Usahakanlah agar kita menjadi bangsa pelaut kembali. Ya, bangsa pelaut dalam arti seluas-luasnya. Bukan sekedar menjadi jongos-jongos di kapal, bukan. Tetapi bangsa pelaut dalam arti kata cakrawala samudera. Bangsa pelaut yang mempunyai armada niaga, bangsa pelaut yang mempunyai armada militer, bangsa pelaut yang kesibukannya di laut menandingi irama gelombang lautan itu sendiri,” merupakan isi pesan Presiden Soekarno. Mandat untuk bisa berdikari, aman, dan sejahtera di laut sendiri merupakan mimpi Sang Proklamator dan menjadi mimpi para nelayan Indonesia. 

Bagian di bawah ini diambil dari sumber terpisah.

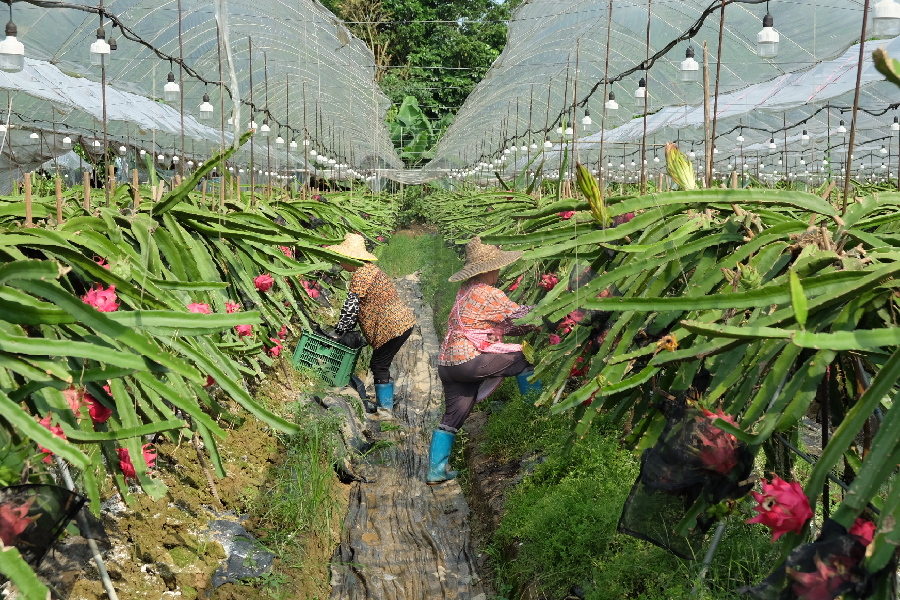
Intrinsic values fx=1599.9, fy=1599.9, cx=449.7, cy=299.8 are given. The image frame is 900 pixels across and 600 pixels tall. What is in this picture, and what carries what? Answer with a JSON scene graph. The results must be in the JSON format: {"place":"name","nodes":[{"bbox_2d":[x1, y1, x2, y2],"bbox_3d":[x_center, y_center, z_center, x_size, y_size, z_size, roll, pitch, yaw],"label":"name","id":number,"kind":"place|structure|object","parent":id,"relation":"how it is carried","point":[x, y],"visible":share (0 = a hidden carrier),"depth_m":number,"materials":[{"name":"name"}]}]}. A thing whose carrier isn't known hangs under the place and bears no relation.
{"place":"outdoors","nodes":[
{"label":"outdoors","id":0,"kind":"place"},
{"bbox_2d":[43,354,357,599],"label":"soil bank","id":1,"kind":"structure","parent":0,"point":[258,441],"materials":[{"name":"brown soil"}]},
{"bbox_2d":[24,171,32,225],"bbox_3d":[-1.815,-0.254,6.896,0.043,0.592,0.039,0,5,-2],"label":"wooden stake","id":2,"kind":"object","parent":1,"relation":"in","point":[29,212],"visible":0.59,"depth_m":6.86,"materials":[{"name":"brown wood"}]},
{"bbox_2d":[55,176,62,223],"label":"wooden stake","id":3,"kind":"object","parent":1,"relation":"in","point":[60,212],"visible":0.57,"depth_m":7.21,"materials":[{"name":"brown wood"}]},
{"bbox_2d":[55,455,117,599],"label":"metal pole","id":4,"kind":"object","parent":1,"relation":"on","point":[101,565],"visible":0.84,"depth_m":4.99,"materials":[{"name":"metal"}]},
{"bbox_2d":[83,170,90,211],"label":"wooden stake","id":5,"kind":"object","parent":1,"relation":"in","point":[85,200],"visible":0.62,"depth_m":8.24,"materials":[{"name":"brown wood"}]},
{"bbox_2d":[98,0,109,189],"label":"metal pole","id":6,"kind":"object","parent":1,"relation":"on","point":[104,135],"visible":0.7,"depth_m":8.10,"materials":[{"name":"metal"}]},
{"bbox_2d":[108,165,115,202],"bbox_3d":[-1.854,-0.414,8.789,0.056,0.653,0.054,0,5,-2],"label":"wooden stake","id":7,"kind":"object","parent":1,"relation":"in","point":[111,184],"visible":0.61,"depth_m":8.75,"materials":[{"name":"brown wood"}]},
{"bbox_2d":[133,170,138,208],"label":"wooden stake","id":8,"kind":"object","parent":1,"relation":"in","point":[136,188],"visible":0.58,"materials":[{"name":"brown wood"}]},
{"bbox_2d":[1,142,397,594],"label":"cactus","id":9,"kind":"object","parent":1,"relation":"on","point":[161,266],"visible":0.83,"depth_m":5.82,"materials":[{"name":"green plant"}]},
{"bbox_2d":[0,496,35,543],"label":"dragon fruit","id":10,"kind":"object","parent":9,"relation":"attached to","point":[22,527],"visible":0.73,"depth_m":3.81,"materials":[{"name":"red plant"}]},
{"bbox_2d":[0,480,85,566],"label":"net","id":11,"kind":"object","parent":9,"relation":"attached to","point":[50,487],"visible":0.81,"depth_m":4.03,"materials":[{"name":"black plastic"}]},
{"bbox_2d":[35,415,67,458],"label":"dragon fruit","id":12,"kind":"object","parent":9,"relation":"attached to","point":[60,432],"visible":0.28,"depth_m":4.46,"materials":[{"name":"red plant"}]},
{"bbox_2d":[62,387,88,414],"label":"dragon fruit","id":13,"kind":"object","parent":9,"relation":"attached to","point":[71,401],"visible":0.45,"depth_m":4.85,"materials":[{"name":"plant"}]},
{"bbox_2d":[81,284,118,312],"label":"dragon fruit","id":14,"kind":"object","parent":9,"relation":"attached to","point":[92,293],"visible":0.78,"depth_m":5.56,"materials":[{"name":"plant"}]},
{"bbox_2d":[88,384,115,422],"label":"dragon fruit","id":15,"kind":"object","parent":9,"relation":"attached to","point":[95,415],"visible":0.48,"depth_m":5.05,"materials":[{"name":"red plant"}]},
{"bbox_2d":[117,442,156,478],"bbox_3d":[-1.084,0.544,5.387,0.155,0.150,0.153,4,6,37],"label":"dragon fruit","id":16,"kind":"object","parent":9,"relation":"attached to","point":[125,469],"visible":0.56,"depth_m":5.35,"materials":[{"name":"red plant"}]},
{"bbox_2d":[186,302,211,314],"bbox_3d":[-1.132,0.081,7.073,0.154,0.150,0.154,4,6,37],"label":"dragon fruit","id":17,"kind":"object","parent":9,"relation":"attached to","point":[194,305],"visible":0.46,"depth_m":7.05,"materials":[{"name":"pink plant"}]},
{"bbox_2d":[224,301,241,313],"bbox_3d":[-1.136,0.086,8.162,0.150,0.158,0.148,4,6,38],"label":"dragon fruit","id":18,"kind":"object","parent":9,"relation":"attached to","point":[231,308],"visible":0.53,"depth_m":8.14,"materials":[{"name":"red plant"}]},
{"bbox_2d":[234,321,253,337],"bbox_3d":[-1.068,0.146,8.135,0.141,0.142,0.139,4,6,38],"label":"dragon fruit","id":19,"kind":"object","parent":9,"relation":"attached to","point":[243,331],"visible":0.71,"depth_m":8.11,"materials":[{"name":"plant"}]},
{"bbox_2d":[253,274,273,292],"bbox_3d":[-1.107,-0.090,9.368,0.152,0.145,0.150,4,6,33],"label":"dragon fruit","id":20,"kind":"object","parent":9,"relation":"attached to","point":[258,280],"visible":0.96,"depth_m":9.34,"materials":[{"name":"red plant"}]},
{"bbox_2d":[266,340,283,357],"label":"dragon fruit","id":21,"kind":"object","parent":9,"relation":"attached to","point":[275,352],"visible":0.8,"depth_m":9.43,"materials":[{"name":"red plant"}]},
{"bbox_2d":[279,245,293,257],"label":"dragon fruit","id":22,"kind":"object","parent":9,"relation":"attached to","point":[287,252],"visible":0.45,"depth_m":10.99,"materials":[{"name":"plant"}]},
{"bbox_2d":[302,280,320,297],"bbox_3d":[-1.098,-0.058,12.385,0.204,0.202,0.201,4,7,39],"label":"fruit","id":23,"kind":"object","parent":9,"relation":"attached to","point":[309,293],"visible":0.79,"depth_m":12.35,"materials":[{"name":"plant"}]},
{"bbox_2d":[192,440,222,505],"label":"wooden stake","id":24,"kind":"object","parent":1,"relation":"on","point":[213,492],"visible":0.86,"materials":[{"name":"brown wood"}]},
{"bbox_2d":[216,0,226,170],"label":"metal pole","id":25,"kind":"object","parent":1,"relation":"on","point":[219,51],"visible":0.75,"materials":[{"name":"brown"}]},
{"bbox_2d":[204,514,274,586],"bbox_3d":[-0.847,0.967,6.147,0.370,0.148,0.654,0,5,-2],"label":"plastic sheet","id":26,"kind":"object","parent":1,"relation":"on","point":[247,537],"visible":0.56,"depth_m":6.11,"materials":[{"name":"grey plastic"}]},
{"bbox_2d":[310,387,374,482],"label":"plastic sheet","id":27,"kind":"object","parent":1,"relation":"on","point":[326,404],"visible":0.51,"depth_m":9.34,"materials":[{"name":"grey plastic"}]},
{"bbox_2d":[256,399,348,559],"label":"grass","id":28,"kind":"structure","parent":0,"point":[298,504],"visible":0.61,"materials":[{"name":"green plant"}]},
{"bbox_2d":[329,271,488,599],"label":"path","id":29,"kind":"structure","parent":0,"point":[404,492],"materials":[{"name":"grey plastic"}]},
{"bbox_2d":[329,232,414,411],"bbox_3d":[-0.553,0.172,10.784,0.611,1.241,0.682,0,5,-2],"label":"woman","id":30,"kind":"object","parent":29,"relation":"on","point":[397,341],"visible":0.92,"depth_m":10.65},
{"bbox_2d":[292,328,360,388],"bbox_3d":[-0.830,0.405,10.893,0.456,0.335,0.430,1,5,12],"label":"green crate","id":31,"kind":"object","parent":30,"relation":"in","point":[300,347],"visible":0.79,"depth_m":10.74,"materials":[{"name":"green plastic"}]},
{"bbox_2d":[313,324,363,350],"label":"black bag","id":32,"kind":"object","parent":31,"relation":"in","point":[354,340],"visible":0.55,"depth_m":10.88,"materials":[{"name":"black plastic"}]},
{"bbox_2d":[427,235,542,485],"bbox_3d":[0.230,0.307,8.702,0.610,1.335,0.846,2,5,22],"label":"woman","id":33,"kind":"object","parent":29,"relation":"on","point":[490,277],"visible":0.85,"depth_m":8.59},
{"bbox_2d":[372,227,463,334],"label":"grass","id":34,"kind":"structure","parent":0,"point":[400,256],"visible":0.43,"materials":[{"name":"green plant"}]},
{"bbox_2d":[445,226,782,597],"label":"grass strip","id":35,"kind":"structure","parent":0,"point":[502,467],"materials":[{"name":"green plant"}]},
{"bbox_2d":[597,0,612,187],"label":"metal pole","id":36,"kind":"object","parent":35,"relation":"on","point":[604,86],"visible":0.87,"depth_m":10.63,"materials":[{"name":"brown"}]},
{"bbox_2d":[640,0,651,192],"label":"metal pole","id":37,"kind":"object","parent":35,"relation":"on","point":[643,144],"visible":0.81,"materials":[{"name":"brown"}]},
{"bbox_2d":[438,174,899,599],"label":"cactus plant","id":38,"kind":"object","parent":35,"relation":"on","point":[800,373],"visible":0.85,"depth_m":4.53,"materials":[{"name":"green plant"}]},
{"bbox_2d":[538,272,558,290],"bbox_3d":[0.554,-0.082,8.834,0.146,0.150,0.144,5,7,41],"label":"dragon fruit","id":39,"kind":"object","parent":38,"relation":"attached to","point":[548,284],"visible":0.86,"depth_m":8.81,"materials":[{"name":"red plant"}]},
{"bbox_2d":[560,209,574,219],"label":"dragon fruit","id":40,"kind":"object","parent":38,"relation":"attached to","point":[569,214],"visible":0.46,"depth_m":9.48,"materials":[{"name":"plant"}]},
{"bbox_2d":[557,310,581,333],"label":"dragon fruit","id":41,"kind":"object","parent":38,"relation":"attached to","point":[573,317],"visible":0.58,"depth_m":6.99,"materials":[{"name":"red plant"}]},
{"bbox_2d":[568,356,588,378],"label":"dragon fruit","id":42,"kind":"object","parent":38,"relation":"attached to","point":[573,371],"visible":0.45,"depth_m":6.95,"materials":[{"name":"red plant"}]},
{"bbox_2d":[575,163,607,222],"bbox_3d":[0.632,-0.467,7.057,0.173,0.285,0.156,4,7,39],"label":"flower bud","id":43,"kind":"object","parent":38,"relation":"attached to","point":[592,181],"visible":0.93,"depth_m":7.03,"materials":[{"name":"green plant"}]},
{"bbox_2d":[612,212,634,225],"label":"dragon fruit","id":44,"kind":"object","parent":38,"relation":"attached to","point":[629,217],"visible":0.42,"depth_m":7.32,"materials":[{"name":"plant"}]},
{"bbox_2d":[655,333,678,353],"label":"dried flower","id":45,"kind":"object","parent":38,"relation":"attached to","point":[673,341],"visible":0.68,"depth_m":4.93,"materials":[{"name":"orange plant"}]},
{"bbox_2d":[664,142,695,188],"bbox_3d":[0.969,-0.539,6.712,0.165,0.243,0.152,5,7,41],"label":"flower bud","id":46,"kind":"object","parent":38,"relation":"attached to","point":[691,170],"visible":0.89,"depth_m":6.68,"materials":[{"name":"plant"}]},
{"bbox_2d":[619,396,753,557],"bbox_3d":[0.678,0.497,4.527,0.363,0.379,0.368,0,5,-2],"label":"net","id":47,"kind":"object","parent":38,"relation":"attached to","point":[650,450],"visible":0.76,"depth_m":4.50,"materials":[{"name":"black plastic"}]},
{"bbox_2d":[687,406,743,475],"bbox_3d":[0.715,0.400,4.320,0.182,0.203,0.180,5,7,41],"label":"dragon fruit","id":48,"kind":"object","parent":38,"relation":"attached to","point":[728,438],"visible":0.69,"depth_m":4.27,"materials":[{"name":"red plant"}]},
{"bbox_2d":[749,475,813,539],"bbox_3d":[0.802,0.492,3.797,0.158,0.155,0.158,4,7,40],"label":"dragon fruit","id":49,"kind":"object","parent":38,"relation":"attached to","point":[802,518],"visible":0.97,"depth_m":3.76,"materials":[{"name":"red plant"}]},
{"bbox_2d":[741,519,876,599],"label":"net","id":50,"kind":"object","parent":38,"relation":"attached to","point":[781,571],"visible":0.78,"depth_m":3.49,"materials":[{"name":"black plastic"}]},
{"bbox_2d":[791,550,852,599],"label":"dragon fruit","id":51,"kind":"object","parent":38,"relation":"attached to","point":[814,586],"visible":0.82,"depth_m":3.50,"materials":[{"name":"red plant"}]},
{"bbox_2d":[848,516,876,545],"bbox_3d":[0.926,0.542,3.584,0.115,0.117,0.114,5,7,41],"label":"dragon fruit","id":52,"kind":"object","parent":38,"relation":"attached to","point":[869,536],"visible":0.46,"depth_m":3.56,"materials":[{"name":"red plant"}]},
{"bbox_2d":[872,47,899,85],"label":"cactus stem","id":53,"kind":"object","parent":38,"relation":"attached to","point":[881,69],"visible":0.99,"depth_m":4.16,"materials":[{"name":"green plant"}]},
{"bbox_2d":[701,40,712,187],"bbox_3d":[1.337,-0.617,8.391,0.059,1.569,0.066,0,5,-2],"label":"wooden pole","id":54,"kind":"object","parent":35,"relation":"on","point":[708,172],"visible":0.79,"depth_m":8.34,"materials":[{"name":"brown wood"}]},
{"bbox_2d":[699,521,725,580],"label":"metal pole","id":55,"kind":"object","parent":35,"relation":"on","point":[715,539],"visible":0.67,"depth_m":4.79,"materials":[{"name":"metal"}]},
{"bbox_2d":[708,0,724,184],"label":"metal pole","id":56,"kind":"object","parent":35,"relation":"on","point":[721,27],"visible":0.84,"depth_m":7.97,"materials":[{"name":"brown"}]},
{"label":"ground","id":57,"kind":"structure","parent":0},
{"bbox_2d":[1,0,402,176],"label":"greenhouse","id":58,"kind":"object","parent":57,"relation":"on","point":[291,123],"visible":0.78,"depth_m":15.20,"materials":[{"name":"plastic"}]},
{"bbox_2d":[0,21,25,70],"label":"light bulb","id":59,"kind":"object","parent":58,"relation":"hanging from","point":[13,46],"visible":0.99,"depth_m":6.33,"materials":[{"name":"white plastic"}]},
{"bbox_2d":[28,130,39,141],"bbox_3d":[-4.782,-1.909,18.379,0.149,0.256,0.149,2,5,18],"label":"light bulb","id":60,"kind":"object","parent":58,"relation":"hanging from","point":[34,137],"visible":0.86,"depth_m":18.33,"materials":[{"name":"white plastic"}]},
{"bbox_2d":[61,135,71,146],"bbox_3d":[-4.719,-1.986,19.714,0.152,0.267,0.155,0,5,-2],"label":"light bulb","id":61,"kind":"object","parent":58,"relation":"hanging from","point":[66,140],"visible":0.92,"depth_m":19.66,"materials":[{"name":"white plastic"}]},
{"bbox_2d":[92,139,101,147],"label":"light bulb","id":62,"kind":"object","parent":58,"relation":"hanging from","point":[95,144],"visible":0.85,"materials":[{"name":"white plastic"}]},
{"bbox_2d":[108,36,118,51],"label":"lamp socket","id":63,"kind":"object","parent":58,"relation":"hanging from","point":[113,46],"visible":0.62,"depth_m":9.02,"materials":[{"name":"black plastic"}]},
{"bbox_2d":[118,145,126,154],"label":"light bulb","id":64,"kind":"object","parent":58,"relation":"hanging from","point":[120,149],"visible":0.96,"depth_m":22.32,"materials":[{"name":"white plastic"}]},
{"bbox_2d":[12,0,318,145],"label":"string light","id":65,"kind":"object","parent":58,"relation":"hanging from","point":[155,51],"visible":0.92,"depth_m":11.30,"materials":[{"name":"black plastic"}]},
{"bbox_2d":[89,25,110,67],"bbox_3d":[-1.648,-1.191,7.518,0.108,0.216,0.109,0,5,-2],"label":"light bulb","id":66,"kind":"object","parent":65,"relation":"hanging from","point":[95,51],"visible":0.94,"depth_m":7.49,"materials":[{"name":"white plastic"}]},
{"bbox_2d":[163,71,180,98],"bbox_3d":[-1.789,-1.398,10.266,0.118,0.244,0.119,0,5,-2],"label":"light bulb","id":67,"kind":"object","parent":65,"relation":"hanging from","point":[173,84],"visible":0.94,"depth_m":10.24,"materials":[{"name":"white plastic"}]},
{"bbox_2d":[198,93,213,119],"bbox_3d":[-1.736,-1.384,11.356,0.117,0.237,0.120,0,5,-2],"label":"light bulb","id":68,"kind":"object","parent":65,"relation":"hanging from","point":[210,107],"visible":0.96,"depth_m":11.33,"materials":[{"name":"white plastic"}]},
{"bbox_2d":[248,116,258,132],"bbox_3d":[-1.830,-1.648,14.842,0.126,0.245,0.131,0,5,-2],"label":"light bulb","id":69,"kind":"object","parent":65,"relation":"hanging from","point":[254,125],"visible":0.69,"depth_m":14.80,"materials":[{"name":"white plastic"}]},
{"bbox_2d":[259,117,270,135],"bbox_3d":[-1.789,-1.686,15.477,0.125,0.237,0.128,0,5,-2],"label":"light bulb","id":70,"kind":"object","parent":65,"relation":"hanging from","point":[265,126],"visible":0.88,"depth_m":15.44,"materials":[{"name":"white plastic"}]},
{"bbox_2d":[274,133,284,146],"bbox_3d":[-1.975,-1.888,18.542,0.147,0.259,0.152,0,5,-2],"label":"light bulb","id":71,"kind":"object","parent":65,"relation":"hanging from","point":[279,140],"visible":0.87,"depth_m":18.49,"materials":[{"name":"white plastic"}]},
{"bbox_2d":[214,0,240,133],"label":"plastic sheet","id":72,"kind":"object","parent":58,"relation":"hanging from","point":[229,58],"visible":0.94,"depth_m":10.58,"materials":[{"name":"white plastic"}]},
{"bbox_2d":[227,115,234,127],"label":"light bulb","id":73,"kind":"object","parent":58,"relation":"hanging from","point":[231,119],"visible":0.55,"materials":[{"name":"white"}]},
{"bbox_2d":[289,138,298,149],"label":"light bulb","id":74,"kind":"object","parent":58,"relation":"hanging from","point":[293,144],"visible":0.88,"depth_m":20.06,"materials":[{"name":"white plastic"}]},
{"bbox_2d":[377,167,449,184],"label":"net","id":75,"kind":"object","parent":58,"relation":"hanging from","point":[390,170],"visible":0.72,"depth_m":55.65,"materials":[{"name":"white fabric"}]},
{"bbox_2d":[388,96,438,164],"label":"banana plant","id":76,"kind":"object","parent":57,"relation":"on","point":[411,111],"visible":0.44,"depth_m":60.28,"materials":[{"name":"green plant"}]},
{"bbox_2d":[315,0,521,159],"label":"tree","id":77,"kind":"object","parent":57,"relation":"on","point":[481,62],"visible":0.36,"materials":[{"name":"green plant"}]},
{"bbox_2d":[421,0,899,180],"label":"greenhouse","id":78,"kind":"object","parent":57,"relation":"on","point":[606,88],"visible":0.73,"depth_m":14.55,"materials":[{"name":"plastic"}]},
{"bbox_2d":[470,0,779,157],"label":"string light","id":79,"kind":"object","parent":78,"relation":"hanging from","point":[634,69],"visible":0.95,"depth_m":11.97,"materials":[{"name":"black plastic"}]},
{"bbox_2d":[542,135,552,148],"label":"light bulb","id":80,"kind":"object","parent":79,"relation":"hanging from","point":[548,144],"visible":0.87,"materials":[{"name":"white plastic"}]},
{"bbox_2d":[564,122,573,137],"bbox_3d":[1.215,-1.764,16.202,0.143,0.263,0.155,0,5,-2],"label":"light bulb","id":81,"kind":"object","parent":79,"relation":"hanging from","point":[569,133],"visible":0.75,"depth_m":16.15,"materials":[{"name":"white plastic"}]},
{"bbox_2d":[581,109,592,129],"bbox_3d":[1.215,-1.604,14.154,0.124,0.241,0.128,0,5,-2],"label":"light bulb","id":82,"kind":"object","parent":79,"relation":"hanging from","point":[587,119],"visible":0.95,"depth_m":14.11,"materials":[{"name":"white plastic"}]},
{"bbox_2d":[604,91,618,114],"bbox_3d":[1.187,-1.459,11.743,0.118,0.238,0.124,0,5,-2],"label":"light bulb","id":83,"kind":"object","parent":79,"relation":"hanging from","point":[613,107],"visible":0.93,"depth_m":11.70,"materials":[{"name":"white plastic"}]},
{"bbox_2d":[634,77,647,104],"bbox_3d":[1.244,-1.366,10.330,0.115,0.248,0.119,0,5,-2],"label":"light bulb","id":84,"kind":"object","parent":79,"relation":"hanging from","point":[640,90],"visible":0.8,"depth_m":10.30,"materials":[{"name":"white plastic"}]},
{"bbox_2d":[679,46,699,81],"bbox_3d":[1.277,-1.265,8.520,0.113,0.220,0.117,0,5,-2],"label":"light bulb","id":85,"kind":"object","parent":79,"relation":"hanging from","point":[691,69],"visible":0.97,"depth_m":8.48,"materials":[{"name":"white plastic"}]},
{"bbox_2d":[756,13,779,57],"bbox_3d":[1.355,-1.130,6.808,0.104,0.206,0.106,0,5,-2],"label":"light bulb","id":86,"kind":"object","parent":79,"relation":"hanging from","point":[777,39],"visible":0.98,"depth_m":6.78,"materials":[{"name":"white plastic"}]},
{"bbox_2d":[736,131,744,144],"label":"light bulb","id":87,"kind":"object","parent":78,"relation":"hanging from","point":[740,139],"visible":0.98,"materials":[{"name":"white plastic"}]},
{"bbox_2d":[767,137,776,151],"bbox_3d":[4.182,-2.031,20.748,0.146,0.273,0.155,0,5,-2],"label":"light bulb","id":88,"kind":"object","parent":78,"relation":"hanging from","point":[772,144],"visible":0.97,"depth_m":20.69,"materials":[{"name":"white plastic"}]},
{"bbox_2d":[800,129,809,143],"bbox_3d":[4.048,-1.874,18.233,0.129,0.252,0.134,2,5,15],"label":"light bulb","id":89,"kind":"object","parent":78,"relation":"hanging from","point":[805,137],"visible":0.97,"depth_m":18.18,"materials":[{"name":"white plastic"}]},
{"bbox_2d":[836,119,846,134],"bbox_3d":[4.012,-1.787,16.377,0.126,0.232,0.130,0,5,-2],"label":"light bulb","id":90,"kind":"object","parent":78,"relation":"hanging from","point":[842,128],"visible":0.91,"depth_m":16.33,"materials":[{"name":"white plastic"}]},
{"bbox_2d":[871,0,899,37],"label":"light bulb","id":91,"kind":"object","parent":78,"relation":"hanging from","point":[886,11],"visible":0.98,"depth_m":5.69,"materials":[{"name":"white plastic"}]},
{"bbox_2d":[890,116,899,131],"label":"light bulb","id":92,"kind":"object","parent":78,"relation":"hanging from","point":[893,126],"visible":0.91,"depth_m":15.81,"materials":[{"name":"white plastic"}]},
{"bbox_2d":[842,0,869,209],"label":"metal pole","id":93,"kind":"object","parent":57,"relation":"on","point":[863,27],"visible":0.78,"depth_m":6.10,"materials":[{"name":"brown"}]}
]}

Mimpi ini masih butuh diperjuangkan oleh kita semua dan menjadi PR bagi Kementerian Kelautan dan Perikanan (KKP) yang menjadi sandaran bagi masyarakat pesisir dan nelayan. Negosiasi untuk menyelesaikan konflik laut memang bukan jalan mencapai kesepakatan yang paling cepat, namun paling tepat. Walaupun begitu, Pemerintah harus bekerja lebih efisien, mengingat sudah terlampau lama permasalahan ini terulur. Pemerintah tetap perlu mengingat bahwa penetapan batas maritim Indonesia menjadi persoalan yang krusial, karena itu bisa menjaga kedaulatan negara. Adalah merupakan identitas Indonesia sebagai negara maritim dalam kesatuan Nusantara dan harus tetap berusaha mempertahankan kedaulatan negara dengan terus memperjuangkan setiap jengkal wilayahnya.